The search was performed in incognito mode using https://www.google.com. For every case, the first 10 websites are evaluated. Websites were scanned for possible diagnoses. The non medical expert compared the symptoms characterizing each diagnosis on the search results to those provided by the medical history. Information on e.g. age or sex – available in the medical history but not by the search string – was additionally taken into account. For example, ectopic pregnancy is not considered possible for a male case with abdominal pain. For cases considering children below the age of 1, “baby” was added to the search string. For cases considering children below the age of 16, “child” was added to the search string.

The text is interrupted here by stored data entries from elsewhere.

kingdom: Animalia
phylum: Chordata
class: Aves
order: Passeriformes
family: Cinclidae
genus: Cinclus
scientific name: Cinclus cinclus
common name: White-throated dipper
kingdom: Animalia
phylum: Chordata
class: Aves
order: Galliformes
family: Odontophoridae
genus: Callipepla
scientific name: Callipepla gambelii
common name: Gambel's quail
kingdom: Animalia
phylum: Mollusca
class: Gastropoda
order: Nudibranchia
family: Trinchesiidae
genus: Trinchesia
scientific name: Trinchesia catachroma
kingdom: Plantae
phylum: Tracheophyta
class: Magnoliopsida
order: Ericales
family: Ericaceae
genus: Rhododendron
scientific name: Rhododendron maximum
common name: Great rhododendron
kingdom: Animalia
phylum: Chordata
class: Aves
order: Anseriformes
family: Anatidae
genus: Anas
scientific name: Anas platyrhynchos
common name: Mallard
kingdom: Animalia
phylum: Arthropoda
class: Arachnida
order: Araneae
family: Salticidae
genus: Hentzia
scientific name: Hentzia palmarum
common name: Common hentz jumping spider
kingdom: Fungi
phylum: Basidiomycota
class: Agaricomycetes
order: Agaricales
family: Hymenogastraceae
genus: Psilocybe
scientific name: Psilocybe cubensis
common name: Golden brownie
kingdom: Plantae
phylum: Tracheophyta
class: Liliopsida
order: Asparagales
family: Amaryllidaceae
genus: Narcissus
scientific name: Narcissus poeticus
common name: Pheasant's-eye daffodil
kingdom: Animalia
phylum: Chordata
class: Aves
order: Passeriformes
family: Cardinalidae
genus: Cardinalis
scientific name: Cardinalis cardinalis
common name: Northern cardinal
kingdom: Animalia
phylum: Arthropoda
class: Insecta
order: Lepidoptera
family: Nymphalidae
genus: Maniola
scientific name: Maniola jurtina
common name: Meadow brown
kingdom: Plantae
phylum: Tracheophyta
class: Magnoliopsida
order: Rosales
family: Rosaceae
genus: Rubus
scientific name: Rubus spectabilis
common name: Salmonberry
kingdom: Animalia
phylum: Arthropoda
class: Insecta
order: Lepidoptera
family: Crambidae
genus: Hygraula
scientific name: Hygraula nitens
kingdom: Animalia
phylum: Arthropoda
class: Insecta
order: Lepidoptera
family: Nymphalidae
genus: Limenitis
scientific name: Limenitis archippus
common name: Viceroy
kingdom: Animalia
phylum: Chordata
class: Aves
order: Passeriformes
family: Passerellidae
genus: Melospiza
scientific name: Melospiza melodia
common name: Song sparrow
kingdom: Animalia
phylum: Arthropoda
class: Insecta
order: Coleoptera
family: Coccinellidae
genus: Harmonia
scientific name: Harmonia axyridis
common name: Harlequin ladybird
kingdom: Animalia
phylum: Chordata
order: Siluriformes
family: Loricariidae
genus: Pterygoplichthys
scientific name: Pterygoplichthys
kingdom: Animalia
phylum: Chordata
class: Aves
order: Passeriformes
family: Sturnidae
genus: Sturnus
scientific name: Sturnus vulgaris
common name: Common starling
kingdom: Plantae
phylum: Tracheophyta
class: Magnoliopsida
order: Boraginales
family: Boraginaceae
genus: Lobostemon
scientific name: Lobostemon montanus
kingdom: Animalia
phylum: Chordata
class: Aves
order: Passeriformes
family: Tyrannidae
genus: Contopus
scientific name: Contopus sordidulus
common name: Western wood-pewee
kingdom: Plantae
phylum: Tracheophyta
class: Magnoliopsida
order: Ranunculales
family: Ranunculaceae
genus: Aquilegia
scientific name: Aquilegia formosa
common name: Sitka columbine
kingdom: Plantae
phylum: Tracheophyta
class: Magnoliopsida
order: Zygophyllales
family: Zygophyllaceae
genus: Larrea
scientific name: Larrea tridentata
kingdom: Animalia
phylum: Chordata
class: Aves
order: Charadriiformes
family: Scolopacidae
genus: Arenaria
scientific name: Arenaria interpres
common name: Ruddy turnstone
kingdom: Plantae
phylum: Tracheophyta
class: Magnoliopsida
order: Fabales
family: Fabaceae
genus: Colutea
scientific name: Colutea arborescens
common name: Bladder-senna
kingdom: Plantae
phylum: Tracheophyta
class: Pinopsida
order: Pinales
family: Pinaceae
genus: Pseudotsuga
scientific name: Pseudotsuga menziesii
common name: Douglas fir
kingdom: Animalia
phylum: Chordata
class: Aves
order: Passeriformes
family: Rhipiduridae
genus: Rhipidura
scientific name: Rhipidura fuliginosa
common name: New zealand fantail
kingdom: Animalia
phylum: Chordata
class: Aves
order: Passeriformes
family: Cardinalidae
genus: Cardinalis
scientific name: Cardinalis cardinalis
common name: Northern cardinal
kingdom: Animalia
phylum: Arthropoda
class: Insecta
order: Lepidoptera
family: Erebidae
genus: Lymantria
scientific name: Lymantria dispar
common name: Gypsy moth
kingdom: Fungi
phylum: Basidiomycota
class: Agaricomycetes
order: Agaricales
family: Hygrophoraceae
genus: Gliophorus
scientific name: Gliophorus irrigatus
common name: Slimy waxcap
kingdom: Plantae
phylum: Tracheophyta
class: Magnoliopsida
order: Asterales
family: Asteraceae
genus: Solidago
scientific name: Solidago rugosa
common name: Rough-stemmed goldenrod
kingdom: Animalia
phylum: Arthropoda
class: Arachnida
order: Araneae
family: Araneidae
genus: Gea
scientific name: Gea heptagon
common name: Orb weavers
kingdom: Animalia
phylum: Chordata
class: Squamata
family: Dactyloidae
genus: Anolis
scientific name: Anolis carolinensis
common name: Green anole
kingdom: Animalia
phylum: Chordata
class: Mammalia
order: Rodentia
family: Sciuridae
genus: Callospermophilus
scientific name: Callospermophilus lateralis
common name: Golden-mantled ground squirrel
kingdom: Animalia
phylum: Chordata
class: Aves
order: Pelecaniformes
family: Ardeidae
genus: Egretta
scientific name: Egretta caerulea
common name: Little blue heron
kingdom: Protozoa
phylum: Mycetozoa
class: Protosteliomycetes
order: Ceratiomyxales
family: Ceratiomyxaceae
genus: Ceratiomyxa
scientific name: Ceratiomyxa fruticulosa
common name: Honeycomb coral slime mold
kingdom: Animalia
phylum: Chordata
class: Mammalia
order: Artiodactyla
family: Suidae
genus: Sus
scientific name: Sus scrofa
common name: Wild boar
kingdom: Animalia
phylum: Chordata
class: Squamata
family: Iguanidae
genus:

Solely information available on the websites was evaluated. No further detailed search on a specific diagnosis was performed if, e.g., only limited information on a disease’s characteristics was provided by a website.
A maximum of five most likely diagnoses were determined. If more than five diagnoses appear equally likely, the most frequently reported diagnoses were selected. The Google search strings as well as identified five diagnoses are available in Supplementary Data S1.
Performance Evaluation
Assessment of the answers generated with GPT-3·5, GPT-4 and Google was conducted independently by two physicians. The AI’s output was reviewed in relation to solutions provided by the casebooks. In cases of uncertainty, further literature was consulted. Each physician scored clinical accuracy based on a 5-point Likert scale according to Table 2. The final score is calculated as the mean of the two individual scores.
Table 2. Assessment scheme for diagnosis, examination and treatment recommendations.
1
|
2
|
3
|
4
|
5
|
Most of all relevant options were not mentioned.
All or most of the system’s generated options were redundant or unjustified.
|
Some or many relevant options were not mentioned.
Some of the system’s generated options were redundant or unjustified.
|
Most of all relevant options were mentioned.
Some of the system’s generated options were redundant or unjustified.
|
Most of all relevant options were mentioned.
Few of the system’s generated options were redundant or unjustified.
|
All of the relevant options were mentioned.
There was no redundant or unjustified option mentioned.
|
All statistical analyses were conducted using R 4.3.1 [19]. To assess inter-rater reliability, weighted Cohen’s kappa and 95% confidence intervals (CIs) were calculated for each of the three tasks, using the R package “DescTools” [20]. To explore the performance of the AI learning models, an independent evaluation of diagnosis, examination and treatment was conducted. The performance of GPT-3·5 vs GPT-4 was evaluated applying a paired one-sided Mann-Whitney test (R package “base”, function wilcoxon.test()). Considering diagnosis, paired one-sided Mann-Whitney tests comparing GPT-3·5 vs Google and GPT-4 vs Google were additionally performed. Possible influence of the diseases’ incidence (rare vs less frequent vs frequent) was investigated using non-paired one-sided Mann-Whitney test. Using Bonferroni correction [21], a conservative adjustment for multiple testing was applied (for examination and treatment: 1 test comparing GPT-3·5 to GPT-4, 3 tests within group GPT-3·5, and 3 tests within group GPT-4 resulting in n=7; for diagnosis: 3 tests comparing GPT-3·5 to GPT-4 to Google, 3 tests within group GPT-3·5, 3 tests within group GPT-4, and 3 tests within group Google resulting in n=12).